Seventy-five percent of high school students are bored in class because the material is not interesting, according to a special report from Indiana University’s High School Survey of Student Engagement (HSSSE). Another 40% reported that the material was irrelevant, and over 30% said they had no interactions with their teachers. Almost one-fourth are considering dropping out of high school.

 Researchers at Indiana University surveyed more than 81,000 students at over a hundred high schools across 26 states.

Ethan Yazzie-Mintz, HSSSE project director for the Center for Evaluation and Education Policy (CEEP) said that his team believes that teens are bored by certain teaching styles and recommends more interactive methods to engage students. Students told researchers that learning through group projects was more interesting than by debate, discussion or teacher lectures.
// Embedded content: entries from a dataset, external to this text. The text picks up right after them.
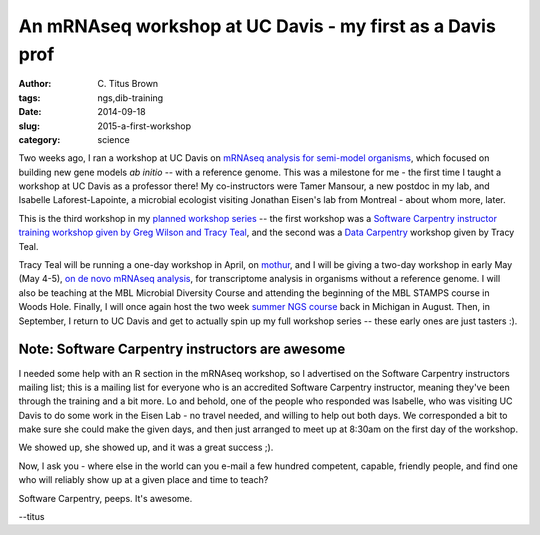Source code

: An mRNAseq workshop at UC Davis - my first as a Davis prof
##########################################################

:author: C\. Titus Brown
:tags: ngs,dib-training
:date: 2014-09-18
:slug: 2015-a-first-workshop
:category: science

Two weeks ago, I ran a workshop at UC Davis on `mRNAseq analysis for
semi-model organisms
<http://dib-training.readthedocs.org/en/pub/2015-03-04-mRNAseq-semimodel.html>`__,
which focused on building new gene models *ab initio* -- with a
reference genome.  This was a milestone for me - the first time I
taught a workshop at UC Davis as a professor there!  My co-instructors
were Tamer Mansour, a new postdoc in my lab, and Isabelle
Laforest-Lapointe, a microbial ecologist visiting Jonathan Eisen's lab
from Montreal - about whom more, later.

This is the third workshop in my `planned workshop series
<http://ivory.idyll.org/blog/2014-davis-and-training.html>`__ -- the
first workshop was a `Software Carpentry instructor training workshop
given by Greg Wilson and Tracy Teal
<http://ivory.idyll.org/blog/2014-davis-swc-training.html>`__, and the
second was a `Data Carpentry
<http://datacarpentry.github.io/2015-02-09-ucdavis/>`__ workshop given
by Tracy Teal.

Tracy Teal will be running a one-day workshop in April, on `mothur
<http://www.mothur.org/>`__, and I will be giving a two-day workshop
in early May (May 4-5), `on de novo mRNAseq analysis
<http://dib-training.readthedocs.org/en/pub/2015-05-04-mRNAseq-nonmodel.html>`__,
for transcriptome analysis in organisms without a reference genome.  I
will also be teaching at the MBL Microbial Diversity Course and
attending the beginning of the MBL STAMPS course in Woods Hole.
Finally, I will once again host the two week `summer NGS course
<http://bioinformatics.msu.edu/ngs-summer-course-2015>`__ back in
Michigan in August.  Then, in September, I return to UC Davis and get
to actually spin up my full workshop series -- these early ones are
just tasters :).

Note: Software Carpentry instructors are awesome
------------------------------------------------

I needed some help with an R section in the mRNAseq workshop, so I
advertised on the Software Carpentry instructors mailing list; this is
a mailing list for everyone who is an accredited Software Carpentry
instructor, meaning they've been through the training and a bit more.
Lo and behold, one of the people who responded was Isabelle, who was
visiting UC Davis to do some work in the Eisen Lab - no travel needed,
and willing to help out both days.  We corresponded a bit to make sure
she could make the given days, and then just arranged to meet up at
8:30am on the first day of the workshop.

We showed up, she showed up, and it was a great success ;).

Now, I ask you - where else in the world can you e-mail a few hundred
competent, capable, friendly people, and find one who will reliably
show up at a given place and time to teach?

Software Carpentry, peeps. It's awesome.

--titus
 TV and Video Games Could Cause Attention and Learning Disorders

Too much time spent watching television and playing video games puts children at risk for attention and learning problems as well as academic failure, according to researchers at Columbia University College of Physicians and Surgeons and the New York State Psychiatric Institute.

Other research has indicated that watching television may cause lower grades because it takes too much time away from homework and reading. However, this new study, published in the May 2007 issue of Pediatrics, concludes that excessive television watching and video game playing may be a contributing factor in whether a child develops learning and attention disorders.

“Whether teens had existing attention or learning problems or whether they don’t have them, they were at greater risk for later attention and learning problems (if they watched too much television),” according to Dr. Jeffrey G. Johnson.

Dr. Johnson and his team interviewed 678 families three times – when their children were ages 14, 16, and 22 years old. Those fourteen-year-olds who watched three or more hours of television daily were more likely to have attention disorders, be bored at school, have bad grades and drop out of high school.